Drew McCormack on GTD for scientists

Getting Things Done (GTD) for Scientists - MacResearch

I enjoyed this post by Drew McCormack on how he discovered GTD and has started using it for his work as a scientist:

The thing to realize is that most people don’t get lessons in organizing themselves at school or college, and they certainly haven’t been prepared for the rapid pace of modern life. GTD is nothing more than a few lessons on how best to organize things. At the center of it all is what could be regarded as a multi-dimensional ToDo list. The idea is to get every project you have, however big or small, out of your head and into the list. That allows you to relax about things, and be more productive at the same time.

Multi-dimensional ToDo list.” I’m totally stealing that.

Also, I mention it here because this post provides that rarest of voyeuristic nerdthrill: getting to peek at how someone else is using Kinkless!

Any tips or stories from the science nerds out there on how GTD is and isn’t working for you?

I'm a university scientist, and...

I’m a university scientist, and I’ve been using GTD since September 2004. I don’t think there is too much that is unique about what I do… I seem to have the same issues as other folks in getting GTD to work: Gotta do those weekly reviews, gotta empty those paper and email in-boxes, etc.

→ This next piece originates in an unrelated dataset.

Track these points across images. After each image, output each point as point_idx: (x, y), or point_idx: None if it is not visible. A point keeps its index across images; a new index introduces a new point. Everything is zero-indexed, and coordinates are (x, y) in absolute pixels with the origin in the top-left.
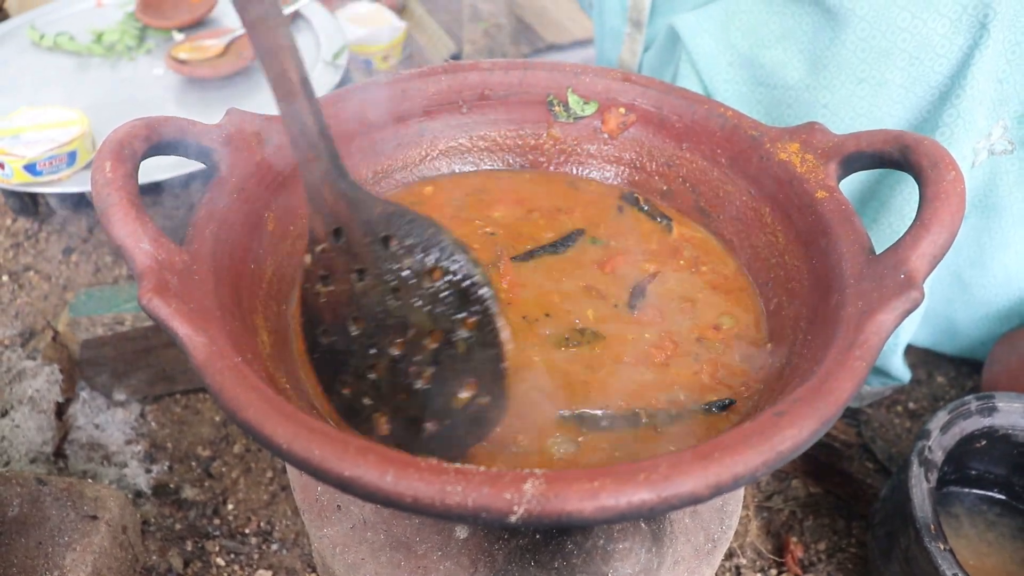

I struggle with balancing real deadlines (grant proposals), flexible deadlines (reviewing manuscripts), and non-deadline but important stuff (publishing my own papers).

I struggle with some of the same stuff that IT/web folks deal with (almost everything is @computer), plus finding blocks of time needed to get big projects done.

I use outlook for email and lifebalance for tracking projects and next actions. I like lifebalance because it gives me deadline, non-deadline, calendar and recurring tasks. It also syncs with the palm version nicely.